Он смолк и нежно мне улыбнулся, а я, застыв рядом, и воззрившись в его два глаза с темно-лиловыми радужками, синим зрачком и розовыми веками, имеющими удлиненные глазные щели, входящие в височные части головы, ощутил днесь все его волнение, словно пульсирующее какой-то густой, неподъемной бедой. Понеже резко перевел взгляд в его зоркий очес во лбу, вогнутой формы, обрамленный вывернутыми веками, находящийся в окружение серебристых чешуек, не только сверху, по бокам, но и снизу, где темно-лиловая радужка в форме звезды с многочисленными тонкими лучиками входила в синюю склеру. Узрев неожиданно, как тонкие лучики звезды резко дернувшись, свершили поворот и с тем словно всколыхнули синюю склеру, а перед моим наблюдением мгновенно промелькнула черная даль космического пространства, объятая сияющими каплями золотистого огня, ровно пролитого пожарища.

– Что это? – удивленно спросил я, ибо и само принятое и виденное было для меня новым.

– Что-то непредсказуемое и не ожидаемое мной, – отозвался Ананта Дэви, возвращая мой взор на собственное лицо и пугая меня самим ответом, словно не мог предотвратить уже свершившееся. Так как я знал из его рассказов, что он просматривал нить времени до полного обретения мною власти в Веж-Аруджане и гиалоплазматических Галактиках, до принятия титула БхаскараПраджапати-джа. Он теперь ступил вправо, развернувшись ко мне вполоборота, и протянув правую руку, слегка придержал за плечо, не столько даже обнимая, сколько всего-навсе приближая к себе и очень тихо, так дабы слышал лишь я, молвил:

– Я толковал вам, Лан-Эа, что видел ваше грядущее и становление вас, как БхаскараПраджапати-джа, або все инаковые ветви ваш отец отсек, – и я в этот раз не кивнул, а только согласно помыслил, зная наверняка, он прочитает мои мысли. – Обаче ноне случилось непредвиденное. На виомагаме, на каковом мы с Аруном Гиридхари находились, вже, почитай, на подлете к системе Медуница, я принял фантасмагорию, иде в нити времени появилось новое ответвление.
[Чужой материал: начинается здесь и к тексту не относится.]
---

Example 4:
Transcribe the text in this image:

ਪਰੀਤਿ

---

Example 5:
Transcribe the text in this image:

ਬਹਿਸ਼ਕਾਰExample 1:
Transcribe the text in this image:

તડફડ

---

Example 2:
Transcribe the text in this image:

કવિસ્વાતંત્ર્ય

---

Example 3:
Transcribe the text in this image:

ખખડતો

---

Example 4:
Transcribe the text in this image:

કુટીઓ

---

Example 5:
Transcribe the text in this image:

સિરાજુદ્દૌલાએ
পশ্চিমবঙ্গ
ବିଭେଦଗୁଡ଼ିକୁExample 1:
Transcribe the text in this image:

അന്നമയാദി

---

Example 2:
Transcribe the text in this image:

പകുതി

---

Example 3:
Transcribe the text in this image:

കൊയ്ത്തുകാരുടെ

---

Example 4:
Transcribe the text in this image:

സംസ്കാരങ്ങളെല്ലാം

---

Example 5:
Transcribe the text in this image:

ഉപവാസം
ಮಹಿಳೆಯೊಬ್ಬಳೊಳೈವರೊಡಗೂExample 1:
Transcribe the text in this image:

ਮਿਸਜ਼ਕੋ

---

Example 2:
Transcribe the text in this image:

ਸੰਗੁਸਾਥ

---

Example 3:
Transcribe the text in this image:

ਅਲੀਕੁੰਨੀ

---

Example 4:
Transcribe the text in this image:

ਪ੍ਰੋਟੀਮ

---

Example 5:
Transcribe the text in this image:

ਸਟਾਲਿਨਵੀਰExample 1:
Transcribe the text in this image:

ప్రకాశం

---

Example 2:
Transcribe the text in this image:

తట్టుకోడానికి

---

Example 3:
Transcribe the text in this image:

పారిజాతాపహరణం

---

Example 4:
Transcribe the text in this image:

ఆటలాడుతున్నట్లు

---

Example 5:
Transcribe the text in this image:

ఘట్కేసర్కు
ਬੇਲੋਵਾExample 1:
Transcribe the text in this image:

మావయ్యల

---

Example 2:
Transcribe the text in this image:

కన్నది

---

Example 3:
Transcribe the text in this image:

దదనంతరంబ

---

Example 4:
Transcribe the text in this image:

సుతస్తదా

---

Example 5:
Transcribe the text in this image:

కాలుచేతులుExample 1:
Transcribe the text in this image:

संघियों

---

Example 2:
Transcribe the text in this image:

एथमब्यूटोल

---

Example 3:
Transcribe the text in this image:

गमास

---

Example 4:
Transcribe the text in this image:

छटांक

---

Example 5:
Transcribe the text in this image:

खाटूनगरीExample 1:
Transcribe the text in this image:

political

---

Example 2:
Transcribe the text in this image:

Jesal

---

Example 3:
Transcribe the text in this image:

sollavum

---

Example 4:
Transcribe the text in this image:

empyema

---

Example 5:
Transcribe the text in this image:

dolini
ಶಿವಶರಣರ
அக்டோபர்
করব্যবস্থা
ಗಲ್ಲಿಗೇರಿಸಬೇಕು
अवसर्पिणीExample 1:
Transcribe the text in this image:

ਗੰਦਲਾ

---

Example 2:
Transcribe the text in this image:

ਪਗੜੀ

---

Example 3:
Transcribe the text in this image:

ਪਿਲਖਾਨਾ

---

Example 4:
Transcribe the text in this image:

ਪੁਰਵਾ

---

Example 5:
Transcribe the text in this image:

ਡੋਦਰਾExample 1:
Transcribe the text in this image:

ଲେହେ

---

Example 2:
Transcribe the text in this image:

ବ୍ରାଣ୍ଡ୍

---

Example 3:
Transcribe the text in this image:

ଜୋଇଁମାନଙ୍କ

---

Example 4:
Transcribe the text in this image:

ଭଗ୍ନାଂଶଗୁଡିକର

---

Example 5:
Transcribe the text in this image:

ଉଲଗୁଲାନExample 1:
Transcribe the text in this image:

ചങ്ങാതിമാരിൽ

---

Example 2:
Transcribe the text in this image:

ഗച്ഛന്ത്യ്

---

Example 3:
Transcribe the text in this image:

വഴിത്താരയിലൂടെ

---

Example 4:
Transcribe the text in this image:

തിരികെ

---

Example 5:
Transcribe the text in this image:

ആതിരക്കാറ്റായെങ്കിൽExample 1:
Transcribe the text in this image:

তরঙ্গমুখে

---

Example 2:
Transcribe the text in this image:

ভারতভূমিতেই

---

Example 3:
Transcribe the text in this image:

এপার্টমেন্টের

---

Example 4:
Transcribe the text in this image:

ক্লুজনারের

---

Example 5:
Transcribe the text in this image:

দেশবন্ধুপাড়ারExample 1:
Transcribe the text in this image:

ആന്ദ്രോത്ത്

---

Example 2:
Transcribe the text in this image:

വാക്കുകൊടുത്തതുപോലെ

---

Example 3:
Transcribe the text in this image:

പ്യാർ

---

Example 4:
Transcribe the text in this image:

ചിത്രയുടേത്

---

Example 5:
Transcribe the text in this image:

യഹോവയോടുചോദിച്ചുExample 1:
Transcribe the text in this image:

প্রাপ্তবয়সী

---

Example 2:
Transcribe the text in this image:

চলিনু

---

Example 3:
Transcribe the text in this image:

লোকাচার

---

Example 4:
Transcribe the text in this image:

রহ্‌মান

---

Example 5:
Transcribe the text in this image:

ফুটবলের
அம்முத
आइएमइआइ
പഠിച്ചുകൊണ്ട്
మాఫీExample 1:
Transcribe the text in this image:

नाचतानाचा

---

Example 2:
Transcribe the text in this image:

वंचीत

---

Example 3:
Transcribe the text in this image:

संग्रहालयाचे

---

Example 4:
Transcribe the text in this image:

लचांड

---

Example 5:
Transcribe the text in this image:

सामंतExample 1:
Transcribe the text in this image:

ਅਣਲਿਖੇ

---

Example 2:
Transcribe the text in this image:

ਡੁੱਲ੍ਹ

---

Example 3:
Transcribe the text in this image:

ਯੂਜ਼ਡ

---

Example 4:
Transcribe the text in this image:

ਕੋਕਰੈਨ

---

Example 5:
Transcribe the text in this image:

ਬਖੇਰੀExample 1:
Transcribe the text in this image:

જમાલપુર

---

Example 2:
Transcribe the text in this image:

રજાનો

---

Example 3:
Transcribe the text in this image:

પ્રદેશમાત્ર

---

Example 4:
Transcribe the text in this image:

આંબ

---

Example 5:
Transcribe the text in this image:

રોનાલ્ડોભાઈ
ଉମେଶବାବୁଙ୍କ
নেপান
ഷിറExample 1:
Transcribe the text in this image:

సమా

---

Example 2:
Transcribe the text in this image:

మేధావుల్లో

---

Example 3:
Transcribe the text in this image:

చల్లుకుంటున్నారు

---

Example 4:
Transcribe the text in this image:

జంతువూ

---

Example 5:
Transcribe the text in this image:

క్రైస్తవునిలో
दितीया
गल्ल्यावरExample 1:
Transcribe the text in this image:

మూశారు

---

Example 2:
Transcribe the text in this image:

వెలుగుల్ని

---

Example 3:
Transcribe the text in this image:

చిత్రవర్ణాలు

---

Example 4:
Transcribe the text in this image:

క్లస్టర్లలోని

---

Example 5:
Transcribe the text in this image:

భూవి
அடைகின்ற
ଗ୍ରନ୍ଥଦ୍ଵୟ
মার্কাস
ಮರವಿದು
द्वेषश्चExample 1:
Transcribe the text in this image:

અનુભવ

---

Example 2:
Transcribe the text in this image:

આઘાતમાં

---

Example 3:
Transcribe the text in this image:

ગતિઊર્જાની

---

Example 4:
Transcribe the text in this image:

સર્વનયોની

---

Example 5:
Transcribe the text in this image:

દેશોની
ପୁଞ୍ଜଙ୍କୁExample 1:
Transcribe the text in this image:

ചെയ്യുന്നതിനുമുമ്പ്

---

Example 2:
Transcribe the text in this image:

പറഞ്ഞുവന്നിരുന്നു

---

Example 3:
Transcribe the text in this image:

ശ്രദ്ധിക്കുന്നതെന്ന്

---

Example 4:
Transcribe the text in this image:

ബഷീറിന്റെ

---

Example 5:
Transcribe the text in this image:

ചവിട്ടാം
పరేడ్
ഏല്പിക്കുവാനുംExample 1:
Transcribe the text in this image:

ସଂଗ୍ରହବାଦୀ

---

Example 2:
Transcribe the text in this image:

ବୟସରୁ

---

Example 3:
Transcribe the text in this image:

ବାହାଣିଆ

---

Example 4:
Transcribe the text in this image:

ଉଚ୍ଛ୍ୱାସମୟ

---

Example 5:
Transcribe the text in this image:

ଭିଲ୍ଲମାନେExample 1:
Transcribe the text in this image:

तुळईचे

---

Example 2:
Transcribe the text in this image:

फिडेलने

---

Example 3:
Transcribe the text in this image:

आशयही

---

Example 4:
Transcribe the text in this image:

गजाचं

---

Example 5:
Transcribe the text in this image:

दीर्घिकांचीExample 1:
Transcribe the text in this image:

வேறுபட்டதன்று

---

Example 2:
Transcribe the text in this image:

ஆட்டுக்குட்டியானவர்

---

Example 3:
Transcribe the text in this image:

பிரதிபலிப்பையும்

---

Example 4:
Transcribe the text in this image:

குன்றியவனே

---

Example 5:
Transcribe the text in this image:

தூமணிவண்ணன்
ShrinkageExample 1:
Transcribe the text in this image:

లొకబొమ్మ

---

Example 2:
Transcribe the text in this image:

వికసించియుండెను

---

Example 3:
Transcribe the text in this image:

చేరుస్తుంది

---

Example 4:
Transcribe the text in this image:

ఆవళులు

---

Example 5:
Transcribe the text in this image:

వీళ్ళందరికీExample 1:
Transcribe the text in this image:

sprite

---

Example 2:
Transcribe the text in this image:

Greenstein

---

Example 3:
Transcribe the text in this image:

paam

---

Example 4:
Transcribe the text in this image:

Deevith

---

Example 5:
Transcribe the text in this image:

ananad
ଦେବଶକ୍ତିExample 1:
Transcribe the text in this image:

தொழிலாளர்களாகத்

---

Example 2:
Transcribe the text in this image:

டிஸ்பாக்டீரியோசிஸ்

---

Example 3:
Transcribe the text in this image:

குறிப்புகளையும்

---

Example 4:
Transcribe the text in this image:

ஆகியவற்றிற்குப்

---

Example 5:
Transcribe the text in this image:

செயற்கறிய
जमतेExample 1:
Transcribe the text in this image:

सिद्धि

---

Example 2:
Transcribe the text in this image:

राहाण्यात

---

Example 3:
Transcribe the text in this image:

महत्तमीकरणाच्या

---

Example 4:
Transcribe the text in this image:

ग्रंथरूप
Я убежден, сего ответвления тамоди доселе не имелось, абы бывал на том фрагменте. Но днесь наново явленный отрезок грядущего показал страшную, гибельную сечу меж Веж-Аруджаном и Галактиками Ланийкдан и Джиэйсиу, и их, почесть, полное изничтожение. Истребление не токмо созданий, маток-маскулине, но и существ, планет, систем, по причине того, что на сей ветви, вас нет…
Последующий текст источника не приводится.